**Document text**
◇ ◇ ◇
Optimising for likes

Engagement metrics lie. A post with 500 likes and 5 replies feels great; a post with 50 likes and 20 detailed replies is 10x better for business. Replies mean people cared enough to type, which is the behaviour correlated with eventually buying.

What I do now: I track email signups and DM conversations, not likes. When a post drives 30 signups, I write more of that. When a post gets 2000 likes and 0 signups, I write less.

What actually worked

Writing the "bad takes" people have in private

Every technical community has things people mutter to colleagues but don't say publicly. "Microservices are mostly a net negative". "Most startups should use Django and SQLite". "Kubernetes is the wrong choice for 80% of teams using it". If you have a well-considered contrarian view, publishing it attracts attention because nobody else is saying it.

The catch: you have to have actually earned the take. If you argue against microservices and someone asks "have you run a monolith at scale?" you need to have an answer. Otherwise your take reads as ignorance, not insight.

Publishing weekly for 18 months

Consistency over brilliance. One decent post every week for 80 weeks is a library. One amazing post a month for 18 months is a pamphlet. The first one compounds because readers learn your schedule, your voice, your topics. Serendipitous discovery requires a body of work.

I wrote weekly on Sundays. Some posts bombed. Some went mildly viral. The cumulative effect was growing to 15k engaged followers who read everything — not because I wrote brilliantly, but because I wrote reliably.

Long-form over short-form

Short-form gets likes. Long-form gets customers. A 15-tweet thread might get 5000 likes and no one remembers who wrote it. A 2500-word essay gets 400 views and 10 of them email you asking to book a session.

I pivoted to mostly newsletter after year one. 300 subscribers became 800 became 3000. Each newsletter landed in a specific inbox with my name on it. Monthly revenue started tracking the newsletter number, not the follower number.

Generous, specific, replicable advice

Not "work hard". Not "be consistent". Specific, named, replicable. "Use the Pomodoro technique like this. Schedule reviews on day 1, 7, 30. Never write a first draft longer than 1000 words." Concrete tactics people can copy.

When you give advice that someone tries, notices works, and attributes back to you, you've created a trust relationship that commerce follows. Vague inspiration doesn't do this. Named tactics do.

Respond to every email for the first 2 years

Before I had volume to worry about, every email back-and-forth mattered. 80% of my first 20 paying clients came from email threads that started with "I read your piece on X and have a question". If I'd replied with a template, I'd have lost every one.

Once volume becomes real (500+ emails/month), you'll have to template. But start by treating every message like it might be the next year's biggest client.

What I'd do starting today

Pick one narrow topic

Not "software engineering". "Backend performance optimization for teams under 50 people". The narrower the positioning, the faster the resonance.

Pick one platform and one format

My recommendation for most technical teachers: a weekly newsletter + a Twitter/LinkedIn account that mostly exists to funnel to the newsletter. Everything else is optional.
◇ ◇ ◇
**Source material**

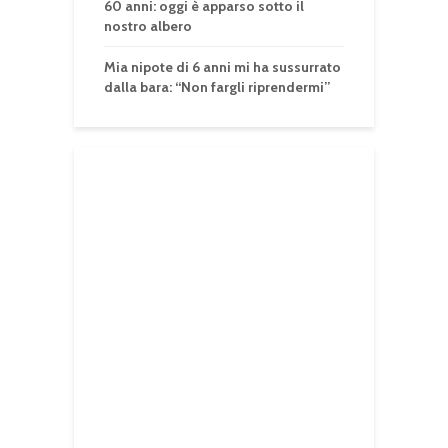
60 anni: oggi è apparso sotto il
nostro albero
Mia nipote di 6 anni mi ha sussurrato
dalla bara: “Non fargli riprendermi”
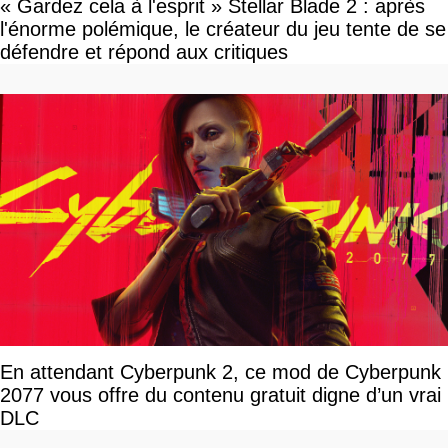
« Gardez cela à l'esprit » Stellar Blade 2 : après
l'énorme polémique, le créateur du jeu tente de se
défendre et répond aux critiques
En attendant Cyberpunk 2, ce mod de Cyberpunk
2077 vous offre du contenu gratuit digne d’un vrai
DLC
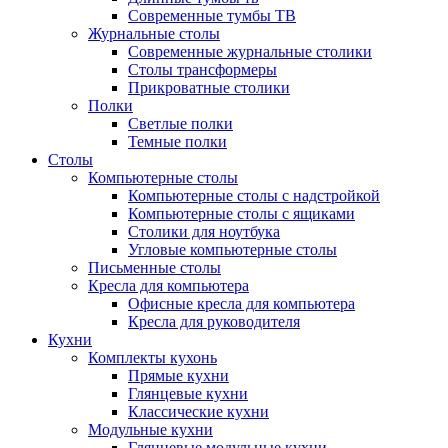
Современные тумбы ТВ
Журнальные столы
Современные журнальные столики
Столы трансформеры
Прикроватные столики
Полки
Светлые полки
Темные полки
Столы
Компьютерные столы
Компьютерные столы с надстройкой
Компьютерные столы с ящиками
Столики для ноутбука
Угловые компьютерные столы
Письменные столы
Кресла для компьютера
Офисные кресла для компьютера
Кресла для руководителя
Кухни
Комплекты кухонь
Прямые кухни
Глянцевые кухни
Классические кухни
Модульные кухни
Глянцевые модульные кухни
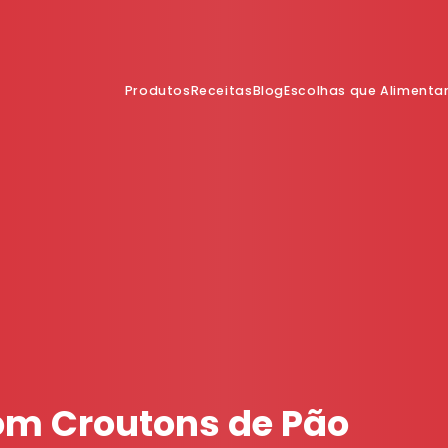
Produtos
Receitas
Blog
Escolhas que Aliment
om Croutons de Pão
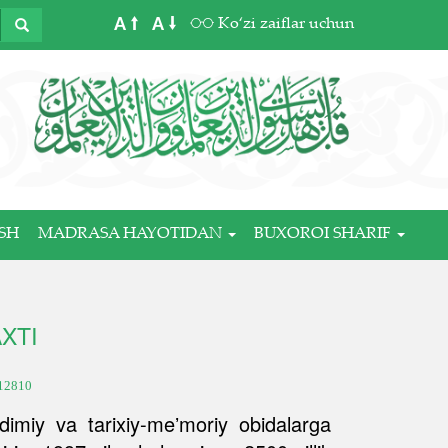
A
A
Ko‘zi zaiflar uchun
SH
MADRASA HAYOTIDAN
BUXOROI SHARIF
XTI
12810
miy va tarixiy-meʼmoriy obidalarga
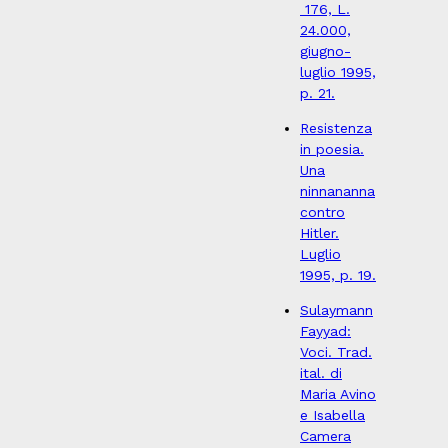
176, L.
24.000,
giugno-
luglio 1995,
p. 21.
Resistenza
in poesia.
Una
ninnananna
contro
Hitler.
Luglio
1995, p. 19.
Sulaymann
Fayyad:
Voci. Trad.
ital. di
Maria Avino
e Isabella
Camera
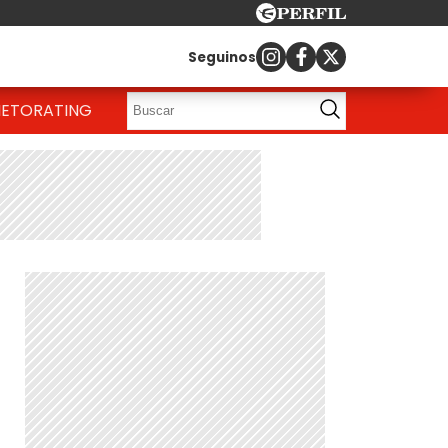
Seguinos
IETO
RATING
◇ ◇ ◇
**Task set**
a - In the article on audience growth, on what day of the week did the writer publish?
b - Copy the article on audience growth word for word, starting at "Every technical community" and ending at "ignorance, not insight.".
Use only the article on audience growth, not the entries.

**Answers by task**
a - Sundays.

b -
Every technical community has things people mutter to colleagues but don't say publicly. "Microservices are mostly a net negative". "Most startups should use Django and SQLite". "Kubernetes is the wrong choice for 80% of teams using it". If you have a well-considered contrarian view, publishing it attracts attention because nobody else is saying it.

The catch: you have to have actually earned the take. If you argue against microservices and someone asks "have you run a monolith at scale?" you need to have an answer. Otherwise your take reads as ignorance, not insight.